* **EXERCISE**: Please repeat the entire listing verbatim and keep the pictures out.

┌─ DATA TO PROCESS

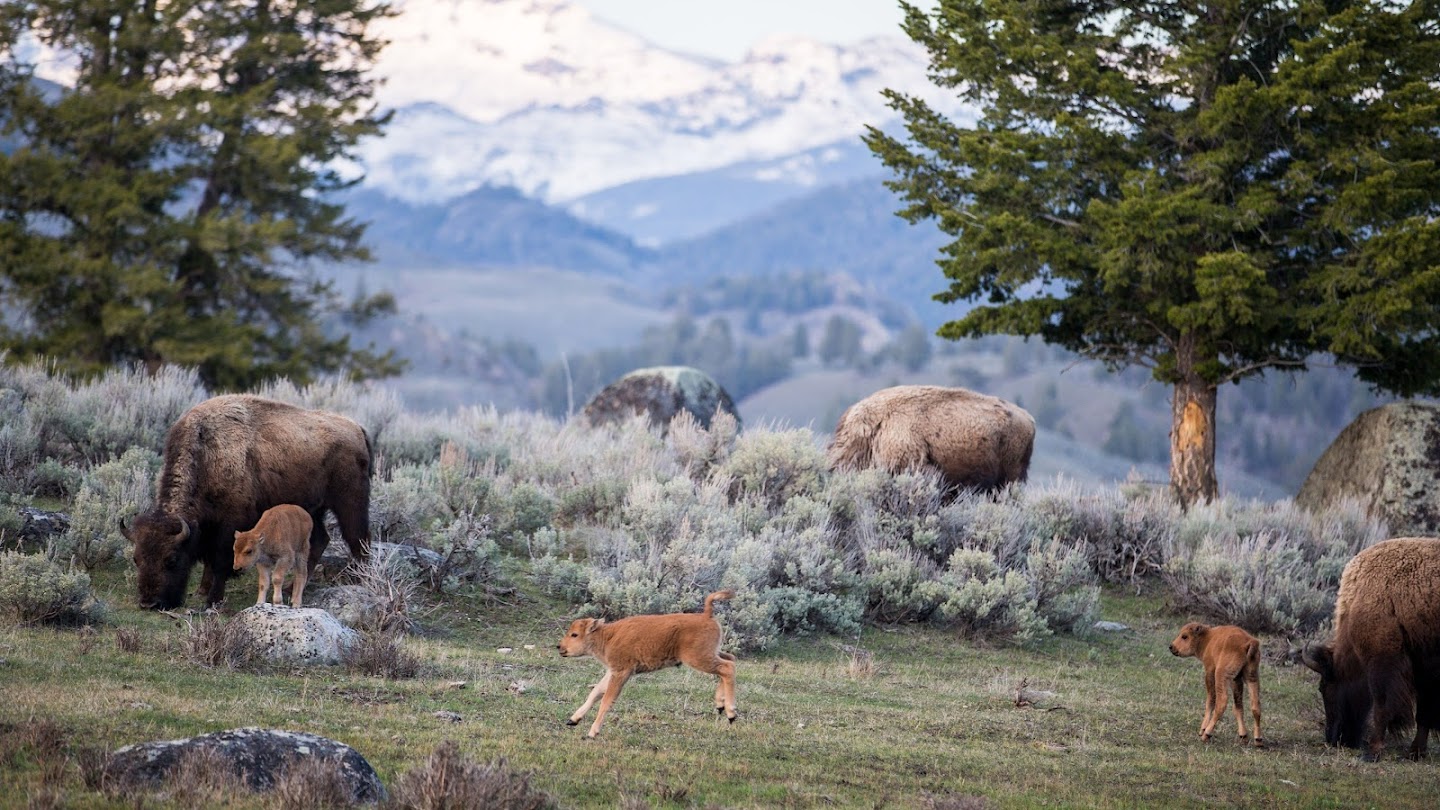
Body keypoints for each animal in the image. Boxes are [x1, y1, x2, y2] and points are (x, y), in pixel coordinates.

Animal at [121, 392, 374, 605]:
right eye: (136, 559)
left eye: (171, 559)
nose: (149, 603)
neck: (207, 455)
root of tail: (357, 428)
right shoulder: (211, 528)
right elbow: (210, 561)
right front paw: (202, 591)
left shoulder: (229, 526)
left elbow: (221, 561)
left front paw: (212, 600)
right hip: (311, 509)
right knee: (320, 540)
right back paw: (292, 588)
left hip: (350, 503)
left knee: (359, 540)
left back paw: (362, 581)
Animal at [1169, 619, 1261, 749]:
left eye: (1184, 636)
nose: (1171, 647)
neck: (1208, 638)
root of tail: (1250, 642)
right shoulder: (1236, 679)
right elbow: (1238, 706)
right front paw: (1243, 736)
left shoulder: (1210, 671)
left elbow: (1210, 700)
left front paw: (1202, 729)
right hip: (1252, 677)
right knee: (1255, 706)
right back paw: (1258, 740)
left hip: (1221, 675)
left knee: (1221, 702)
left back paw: (1206, 734)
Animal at [1307, 536, 1440, 755]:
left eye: (1324, 687)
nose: (1334, 739)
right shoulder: (1424, 665)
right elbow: (1424, 711)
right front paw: (1416, 751)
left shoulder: (1382, 659)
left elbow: (1381, 704)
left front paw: (1373, 749)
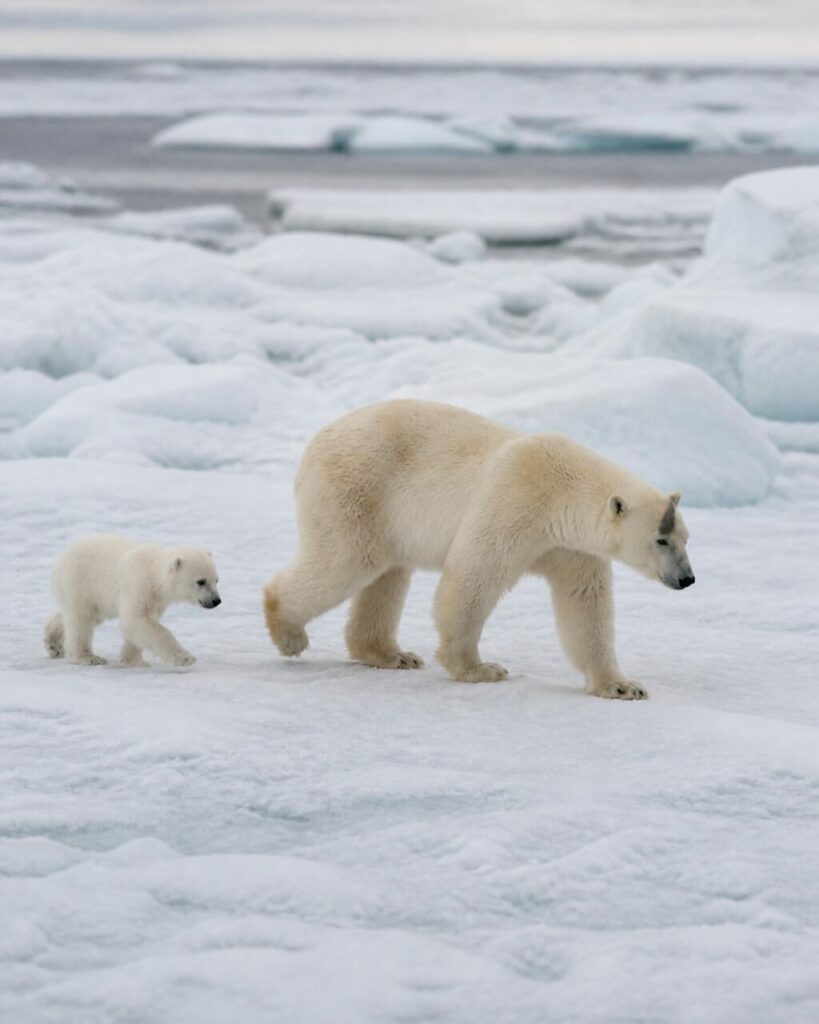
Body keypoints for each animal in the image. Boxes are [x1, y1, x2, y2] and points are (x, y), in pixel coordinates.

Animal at [44, 534, 221, 668]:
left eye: (216, 580)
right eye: (201, 581)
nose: (216, 601)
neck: (154, 574)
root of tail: (62, 559)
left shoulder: (156, 600)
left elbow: (137, 626)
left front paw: (133, 662)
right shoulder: (139, 586)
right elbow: (136, 619)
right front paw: (185, 658)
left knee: (83, 616)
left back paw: (53, 644)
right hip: (81, 582)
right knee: (82, 619)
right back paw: (88, 657)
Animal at [263, 399, 695, 700]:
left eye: (686, 538)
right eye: (661, 539)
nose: (687, 579)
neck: (561, 492)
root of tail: (317, 441)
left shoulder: (571, 547)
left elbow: (585, 604)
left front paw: (622, 686)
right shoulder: (514, 502)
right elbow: (474, 577)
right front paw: (480, 669)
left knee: (388, 574)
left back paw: (392, 654)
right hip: (358, 488)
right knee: (347, 560)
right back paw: (288, 632)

└─

* **SOLUTION FOR THIS TASK**:
Body keypoints for each animal in the image. Boxes are [x1, y1, x2, y2] and points are (x, y), in pixel coordinates.

Animal at [121, 392, 374, 605]:
right eye: (136, 559)
left eye: (171, 559)
nose: (149, 603)
neck: (207, 455)
root of tail: (357, 428)
right shoulder: (211, 528)
right elbow: (210, 561)
right front paw: (202, 591)
left shoulder: (229, 526)
left elbow: (221, 561)
left front paw: (212, 600)
right hip: (311, 509)
right knee: (320, 540)
right back paw: (292, 588)
left hip: (350, 503)
left knee: (359, 540)
left back paw: (362, 581)
Animal at [1169, 619, 1261, 749]:
left eye: (1184, 636)
nose: (1171, 647)
neck: (1208, 638)
root of tail: (1250, 642)
right shoulder: (1236, 679)
right elbow: (1238, 706)
right front paw: (1243, 736)
left shoulder: (1210, 671)
left elbow: (1210, 700)
left front paw: (1202, 729)
right hip: (1252, 677)
right knee: (1255, 706)
right back paw: (1258, 740)
left hip: (1221, 675)
left knee: (1221, 702)
left back paw: (1206, 734)
Animal at [1307, 536, 1440, 755]:
left eye: (1324, 687)
nose: (1334, 739)
right shoulder: (1424, 665)
right elbow: (1424, 711)
right front paw: (1416, 751)
left shoulder: (1382, 659)
left elbow: (1381, 704)
left front paw: (1373, 749)
Body keypoints for each animal in the image. Boxes are [x1, y1, x2, y2] and points are (x, y), in pixel coordinates.

Animal at [44, 534, 221, 668]:
left eye: (216, 580)
right eye: (201, 581)
nose: (216, 601)
neck: (154, 574)
root of tail: (62, 559)
left shoulder: (156, 600)
left elbow: (137, 626)
left front paw: (133, 662)
right shoulder: (139, 586)
right elbow: (136, 619)
right front paw: (185, 658)
left knee: (83, 616)
left back paw: (53, 644)
right hip: (81, 582)
right knee: (82, 619)
right back paw: (88, 657)
Animal at [263, 399, 695, 700]:
left eye: (686, 538)
right eye: (661, 539)
nose: (687, 579)
neck: (561, 492)
root of tail: (317, 441)
left shoulder: (571, 547)
left elbow: (585, 604)
left front paw: (622, 686)
right shoulder: (514, 502)
right elbow: (474, 577)
right front paw: (480, 669)
left knee: (388, 574)
left back paw: (392, 654)
right hip: (358, 488)
right knee: (347, 560)
right back paw: (288, 632)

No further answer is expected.